DOCUMENT EXCERPT:
#####

The Blind album represents some of my proudest vocal moments. It was an interesting time. You had a bunch of hardcore punk guys that came together, evolving through crossover, merging punk's urgency and brains with the power of  metal. It just sort of happened. It's where Flag meets Sabbath, the Bad Brains meet Deep Purple, and so on and so forth. I wanted to sing meaningful words that would stand the test of time by marrying them to strong melodies. It was a grueling 10 weeks in Manhattan. Welfare motels with rats fighting over vomit on the floor. A trial by fire supported by great friends in NYC that produced some indelible moments. I'm proud of that time. Nothing lasts forever. But hopefully those songs will mean something to someone for awhile to come. We all definitely put our hearts and souls into it. That much I know.


8.Do you still visit in Sweden or  Quebec or do you mostly stay in NC  these days?

Regretfully, I haven't been back to Sweden since an illfated Leadfoot tour that was scheduled to fly out on September 11, 2001. We were booked across Europe with Raging Slab but the shit obviously hit the fan. It was an awful time for so many people. I will never forget. The Leadfoot compound was literally next to RDU airport on 22.5 acres. We were set to fly out that morning when I got a call to turn on the TV. I had just bought a camcorder to document the tour. I videotaped us watching and reacting. I need to dig up that footage. Heartbreaking. Surreal. Brutal.  I was determined to get us over there. Living next to an airport drove my fury. The silence was deafening. No flights.  I rebooked the tickets 12 times in a week and finally got us over there. Raging Slab was a no show. I wasn't going to let the bastards 'win'. We lost the first week to the tragedy. We picked up the second week in Sweden but had to cancel the rest due to the chaos. I stayed on for a month in Stockholm after the band flew home to NC. That ensuing depression has probably never really left me. I need to go back. It's been too long. I still have family over there but so many have passed away. Time's a killer. I have toured some in Canada and I love it but I was 4 when I left Montreal. Awesome town. I love Les Foufounes Électriques. Badass venue. Sweet memories of rocking there.

#####

DATASET EXCERPTS:
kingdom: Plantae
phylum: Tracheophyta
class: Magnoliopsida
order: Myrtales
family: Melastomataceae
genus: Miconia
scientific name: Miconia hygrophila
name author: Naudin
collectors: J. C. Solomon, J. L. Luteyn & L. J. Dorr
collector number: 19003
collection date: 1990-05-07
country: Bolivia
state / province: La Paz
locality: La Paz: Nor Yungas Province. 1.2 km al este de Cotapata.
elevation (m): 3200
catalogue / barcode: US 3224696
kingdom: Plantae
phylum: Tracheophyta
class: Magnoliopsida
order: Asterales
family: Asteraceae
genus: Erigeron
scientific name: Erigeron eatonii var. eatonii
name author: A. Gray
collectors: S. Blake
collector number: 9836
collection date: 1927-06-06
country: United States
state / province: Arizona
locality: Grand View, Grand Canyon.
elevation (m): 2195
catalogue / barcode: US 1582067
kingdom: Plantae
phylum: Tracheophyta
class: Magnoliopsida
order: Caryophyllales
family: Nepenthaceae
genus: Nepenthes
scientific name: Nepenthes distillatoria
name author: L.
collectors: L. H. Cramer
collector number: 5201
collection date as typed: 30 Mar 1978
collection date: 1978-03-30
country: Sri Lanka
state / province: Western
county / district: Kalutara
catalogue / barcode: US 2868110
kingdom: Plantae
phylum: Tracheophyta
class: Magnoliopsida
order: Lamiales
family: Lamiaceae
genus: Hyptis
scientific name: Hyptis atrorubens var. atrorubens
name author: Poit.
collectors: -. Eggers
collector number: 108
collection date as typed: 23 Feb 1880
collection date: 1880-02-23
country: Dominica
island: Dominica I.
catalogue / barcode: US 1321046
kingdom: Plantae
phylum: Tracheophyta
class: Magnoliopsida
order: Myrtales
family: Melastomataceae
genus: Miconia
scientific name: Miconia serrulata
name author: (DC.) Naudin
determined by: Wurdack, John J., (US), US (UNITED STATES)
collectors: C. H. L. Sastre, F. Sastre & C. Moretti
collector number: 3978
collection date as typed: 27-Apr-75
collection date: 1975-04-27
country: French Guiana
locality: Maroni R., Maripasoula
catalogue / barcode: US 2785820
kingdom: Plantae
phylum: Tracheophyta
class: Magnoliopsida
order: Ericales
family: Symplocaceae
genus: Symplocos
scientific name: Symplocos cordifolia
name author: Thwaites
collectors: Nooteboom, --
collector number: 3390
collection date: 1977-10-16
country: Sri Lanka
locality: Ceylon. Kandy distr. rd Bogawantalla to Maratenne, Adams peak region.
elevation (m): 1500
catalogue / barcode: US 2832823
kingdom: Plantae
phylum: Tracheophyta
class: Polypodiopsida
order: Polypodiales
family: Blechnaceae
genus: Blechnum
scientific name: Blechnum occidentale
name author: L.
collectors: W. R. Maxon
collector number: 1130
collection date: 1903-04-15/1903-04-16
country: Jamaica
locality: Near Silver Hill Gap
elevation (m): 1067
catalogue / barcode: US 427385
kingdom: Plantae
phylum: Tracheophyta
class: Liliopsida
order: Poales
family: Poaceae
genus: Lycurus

#####

EXERCISE GOAL: Repeat the interview excerpt word for word, beginning at the words "The Blind album" and stopping after the words "much I know.". The lines here have no connection to the interview excerpt.

THE RESULT:
The Blind album represents some of my proudest vocal moments. It was an interesting time. You had a bunch of hardcore punk guys that came together, evolving through crossover, merging punk's urgency and brains with the power of  metal. It just sort of happened. It's where Flag meets Sabbath, the Bad Brains meet Deep Purple, and so on and so forth. I wanted to sing meaningful words that would stand the test of time by marrying them to strong melodies. It was a grueling 10 weeks in Manhattan. Welfare motels with rats fighting over vomit on the floor. A trial by fire supported by great friends in NYC that produced some indelible moments. I'm proud of that time. Nothing lasts forever. But hopefully those songs will mean something to someone for awhile to come. We all definitely put our hearts and souls into it. That much I know.